» About this task
Output the entries below unchanged, except for the pictures.

(Limb landmark coordinates)

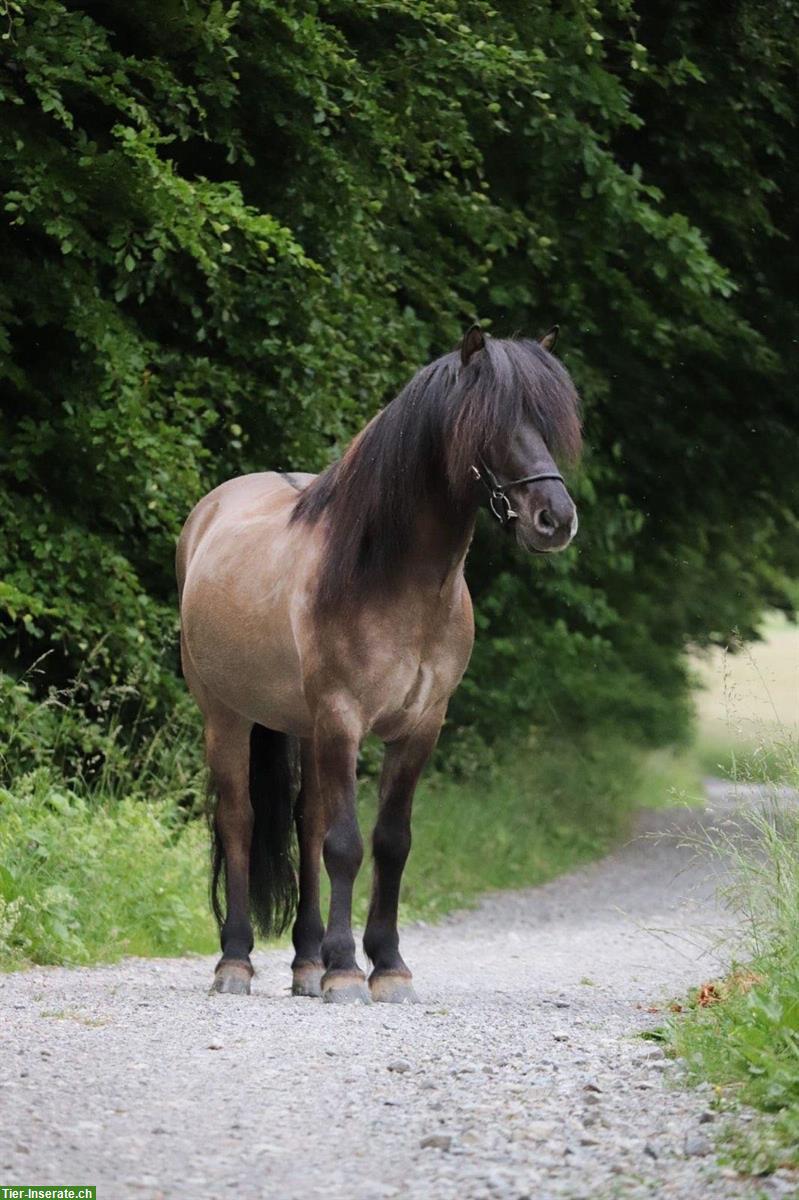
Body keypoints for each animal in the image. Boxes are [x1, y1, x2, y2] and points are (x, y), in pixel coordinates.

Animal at [176, 321, 578, 1003]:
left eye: (548, 423)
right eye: (490, 424)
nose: (555, 520)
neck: (396, 581)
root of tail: (209, 513)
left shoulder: (421, 726)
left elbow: (390, 842)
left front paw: (387, 965)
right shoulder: (343, 719)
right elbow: (345, 844)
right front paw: (345, 970)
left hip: (303, 726)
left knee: (305, 823)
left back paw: (305, 964)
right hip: (226, 717)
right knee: (239, 821)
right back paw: (236, 962)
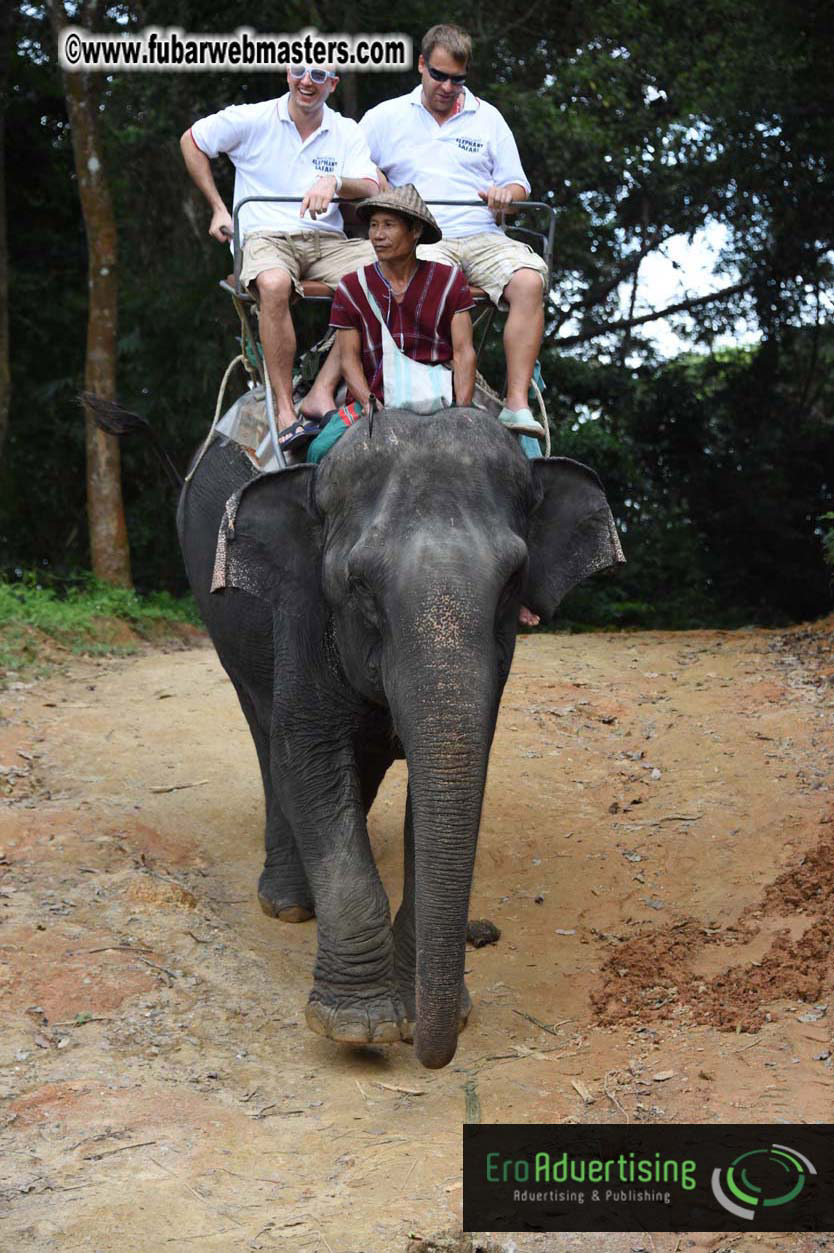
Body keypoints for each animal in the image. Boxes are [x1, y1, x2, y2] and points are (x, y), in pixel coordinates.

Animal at [91, 397, 624, 1069]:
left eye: (512, 582)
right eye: (360, 583)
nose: (432, 1054)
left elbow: (449, 770)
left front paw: (415, 1011)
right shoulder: (300, 607)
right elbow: (308, 755)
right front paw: (361, 1027)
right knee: (266, 735)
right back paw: (290, 904)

» Response to the task
Body keypoints for each animal in the image. Boxes are [x1, y1, x2, y2] and points are (x, y), in pixel coordinates.

Animal at [176, 321, 578, 1003]:
left eye: (548, 423)
right eye: (490, 424)
nose: (555, 520)
neck: (396, 581)
root of tail: (209, 513)
left shoulder: (421, 726)
left elbow: (390, 842)
left front paw: (387, 965)
right shoulder: (343, 719)
right elbow: (345, 844)
right front paw: (345, 970)
left hip: (303, 726)
left knee: (305, 823)
left back paw: (305, 964)
right hip: (226, 717)
right knee: (239, 821)
right back paw: (236, 962)
Body keypoints for each animal in the image. Boxes are [x1, y1, x2, y2] and points are (x, y), in pixel coordinates.

Animal at [91, 397, 624, 1069]:
left eye: (512, 582)
right eye: (360, 583)
nose: (432, 1054)
left elbow: (449, 770)
left front paw: (415, 1011)
right shoulder: (300, 607)
right elbow: (308, 755)
right front paw: (361, 1027)
right knee: (266, 735)
right back paw: (290, 904)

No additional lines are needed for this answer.